Every artist takes. What else do we do but endlessly recycle stories? All I have done is applied some much-needed rigour and focus to the process. I focus on the paragraph I want from someone else’s book and cut and paste it into my own.
With that said, I’ve never written a book like The Hunt for Blue October before that has taken so many different forms over so many years. My books are mostly short and written in a burst of copying and pasting. But each time I put The Hunt for Blue October aside, when it came to taking it up again, it had become in my mind something else. A hunt for Green October, Pink October, or my more recent Stripey October variation.
The original novel changed hugely, in other words.
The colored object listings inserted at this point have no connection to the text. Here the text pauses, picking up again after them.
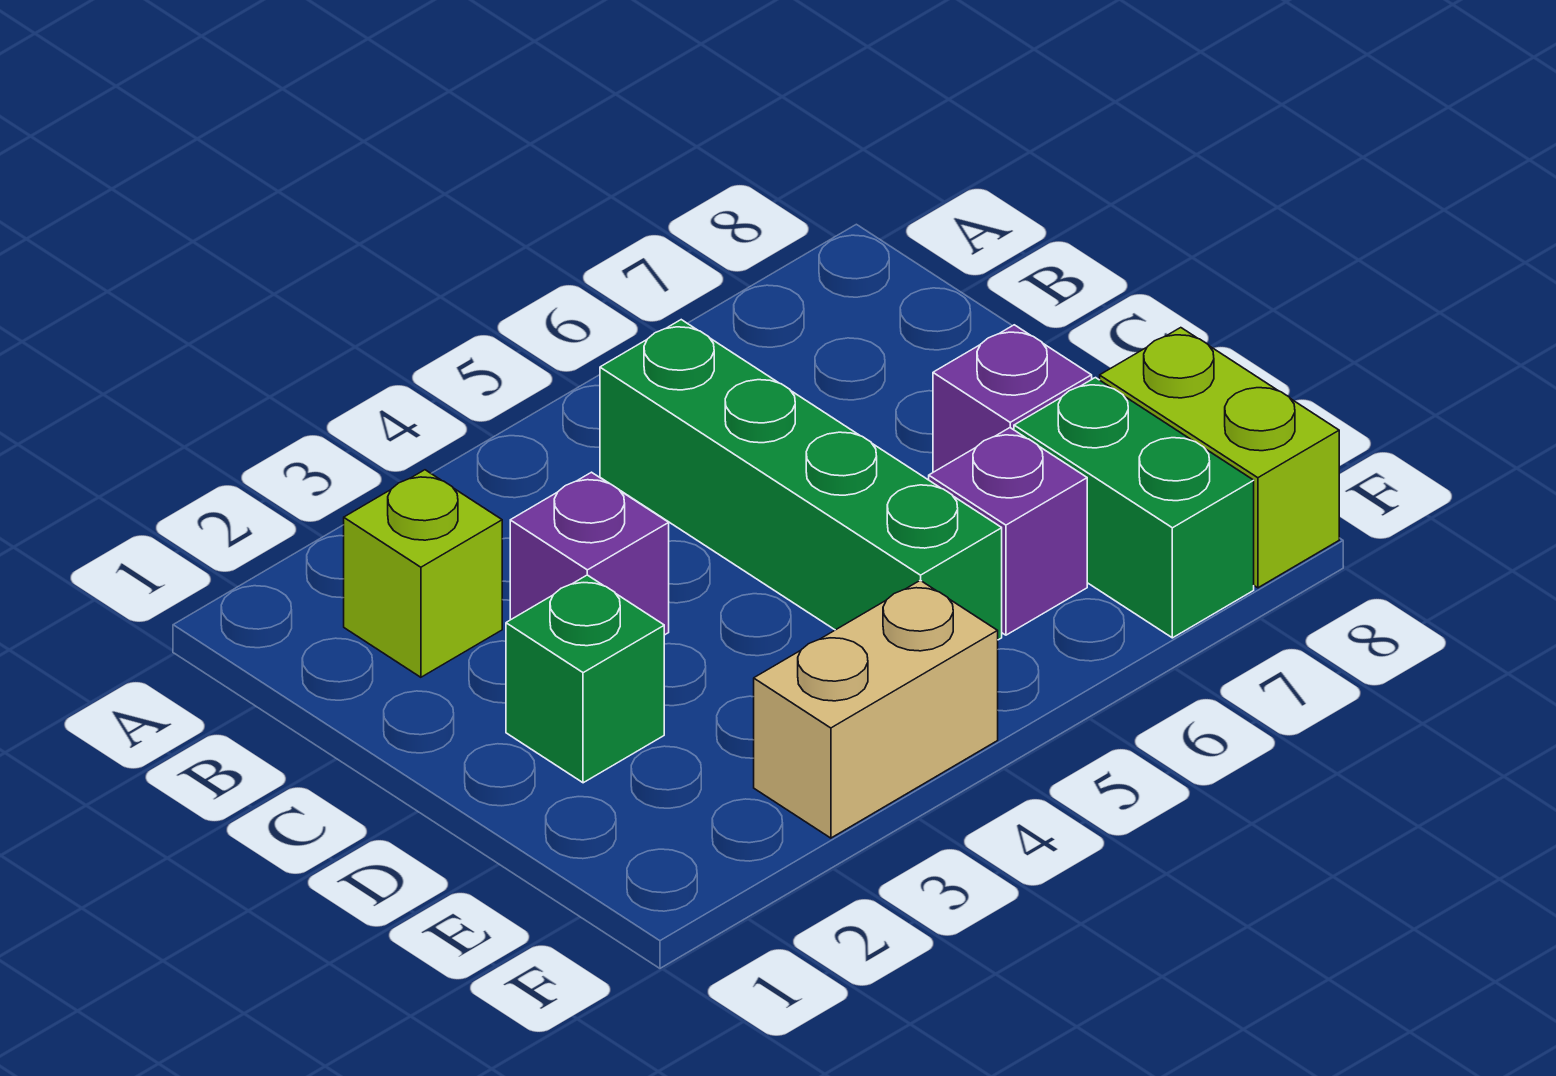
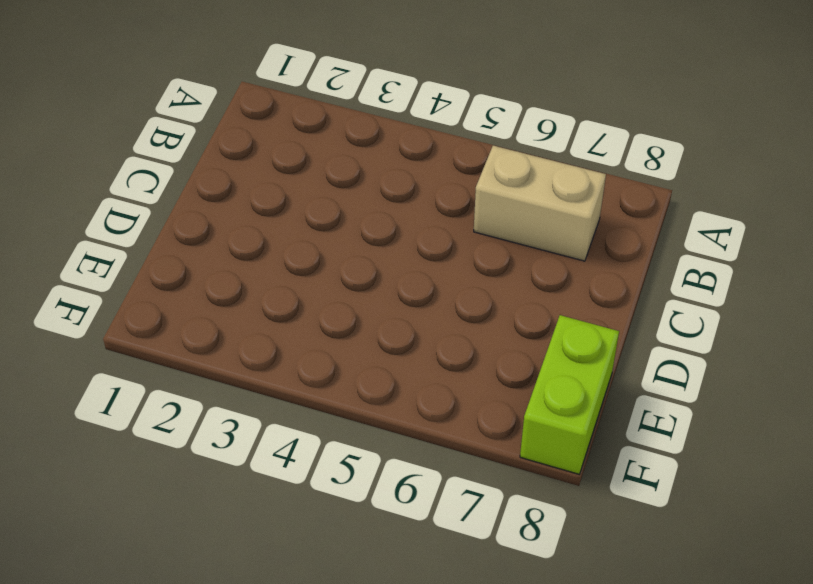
tan 1x2 brick [474,146,606,261] -> tan 1x2 brick moved to [754,580,998,838]
none -> lime 1x1 brick [344,470,502,677]
none -> green 1x4 brick [600,320,1002,640]

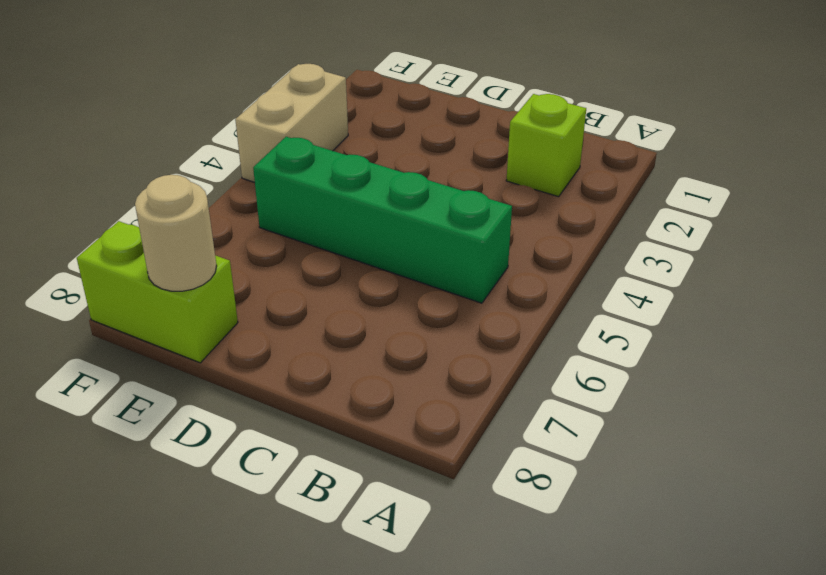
tan 1x1 round brick [135,175,217,291] -> none
none -> purple 1x1 brick [510,472,669,635]
none -> green 1x1 brick [506,575,664,783]

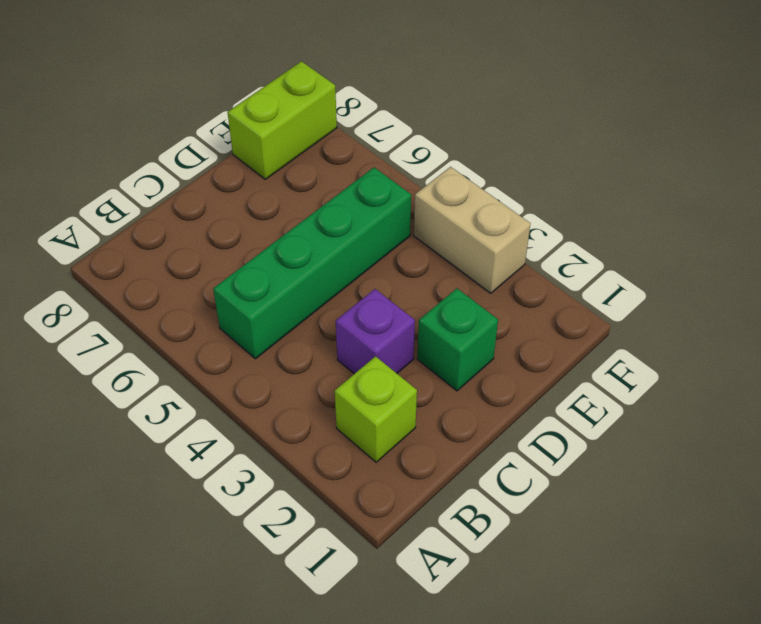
none -> purple 1x1 brick [933,325,1092,472]
none -> purple 1x1 brick [929,428,1087,635]

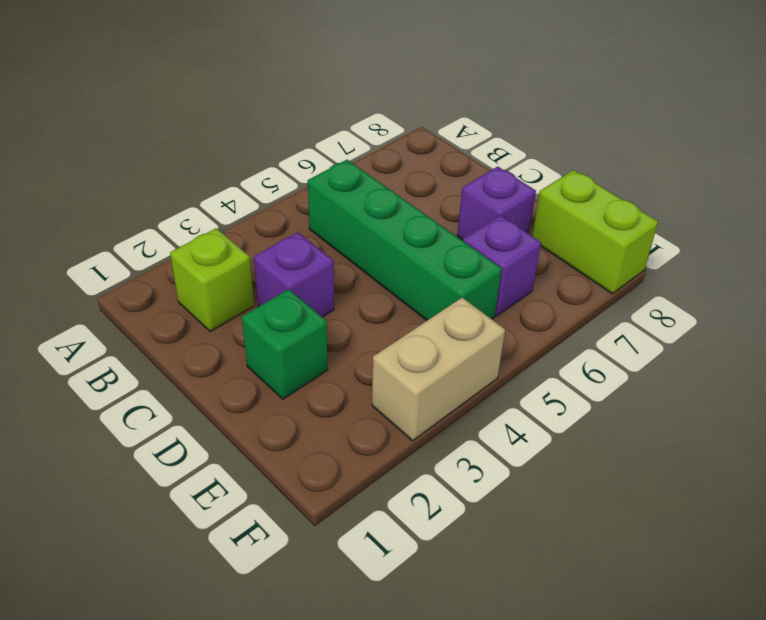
none -> green 1x2 brick [1014,378,1254,638]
Not Clancy’s words. They mostly stayed the same. But I must have spent many, many minutes in the trusty old thesaurus looking for some new ones for my personal use.
For most of its life, The Hunt for Blue October was called Submarine because I wanted to write a book about submarines. If I thought this was plagiarism, I would have concealed it (no reasonable thief wants to be caught), but I am no thief. Thus Submarine had to become The Hunt for Blue October because who could believe I’d be that big an idiot to think I’d get away with it?
So, that’s that dealt with.
I hope none of this unpleasantness dissuades you from purchasing my subsequent novels Ice Station Llama and Cretaceous Park.
ROFL. Thanks for the smiles but now I want to finish 'Cruising The Med' by Homer J Simpson. Just up to the bit where Cersei Lannister turns the sailors into sheep.
Here I go - capital letter already used - and words - and now coming up - a period. (I could go on - but what's the point - plagiarism gone mad!)